Using this code base/general approach will often follow a simple pattern (step 4 is where the actual work happens):
- Start terminal session in the
lid
directory - Activate the virtual environment with
source local/bin/activate
- Open various files in your editor
- Go back and forth between modifying files, running
scons
, pushing changes to Github... - Exit the virtual environment and hopefully use the results in a paper
You may spend weeks or months in step 4 in the same terminal session, locally on a laptop or
remotely (kept alive via tmux
), focused on research but with the assurance that what you're
doing is preserved, portable, replicable, and scalable.
The SConstruct
file is heavily documented and describes the experimental pipeline such that the scons
command can determine the order in which to invoke scripts to go from the data downloaded earlier all the way to a PDF containing tables and visualizations! The structure of the pipeline and implementation of each step are mostly decoupled: at the start of the project, we laid out the abstract build steps in their entirety:
- Preprocess a raw dataset to a common JSON format
- Randomly split a JSON dataset into train/dev/test
- Train a model on train/dev inputs using a parameter dictionary
- Apply a model on test input
- Evaluate model output
- Generate figures from model output
- Write out a report based on 1-6
Step 1 needs to be implemented once for dataset. Steps 3 and 4 need to be implemented for each model type. In the SConstruct
file, these rules are defined by iterating over the DATASETS
and MODELS
variables and applying a simple naming convention for the associated script name. Therefore, it's unnecessary to modify the SConstruct
file to add a new dataset or model type: entries just need to be added to those variables, and the corresponding scripts put in place.
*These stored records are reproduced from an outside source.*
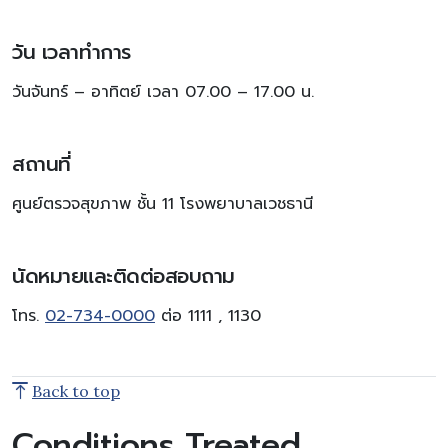
วัน เวลาทำการ
วันจันทร์ – อาทิตย์ เวลา 07.00 – 17.00 น.
สถานที่
ศูนย์ตรวจสุขภาพ ชั้น 11 โรงพยาบาลเวชธานี
นัดหมายและติดต่อสอบถาม
โทร.
02-734-0000
ต่อ 1111 , 1130
Back to top
Conditions Treated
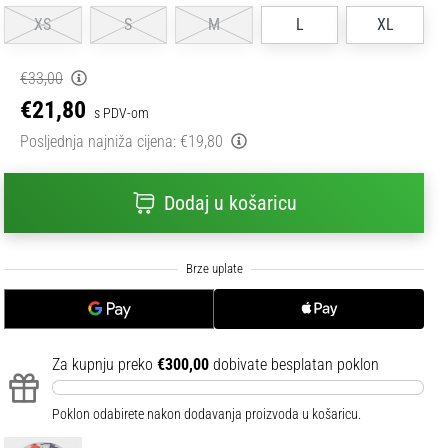
XS
S
M
L
XL
€33,00
€21,80
s PDV-om
Posljednja najniža cijena:
€19,80
Dodaj u košaricu
Za kupnju preko
€300,00
dobivate besplatan poklon
Poklon odabirete nakon dodavanja proizvoda u košaricu.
The variables defined in SConstruct
are overridden by the contents of custom.py
, providing a nice way to quickly move between laptop and grid, CPU and GPU, etc.
Beyond providing organization and implicit documentation, a huge advantage of this approach is how easy it is to scale up experiments to run on a grid and/or with GPU hardware (right now there are still some hard-coded aspects regarding the HLTCOE grid, but that can be fixed easily). At the top of the custom.py
file there are two variables set to False
: USE_GPU
and USE_GRID
. When USE_GPU=True
, the system checks if a command has the can_use_gpu
property set to True
, in which case it sets some appropriate flags and (on the grid) makes a few choices about how and where the command will be run. USE_GRID=True
is more interesting: it translates each command into a corresponding call to qsub
and, critically, maps the build-dependency structure into the grid system's job scheduler. Instead of running the experiment's commands, SCons runs the submit commands corresponding to them, and then returns to the terminal prompt. Don't be fooled! Run qstat
and you should see that all those submitted commands are queued up or running.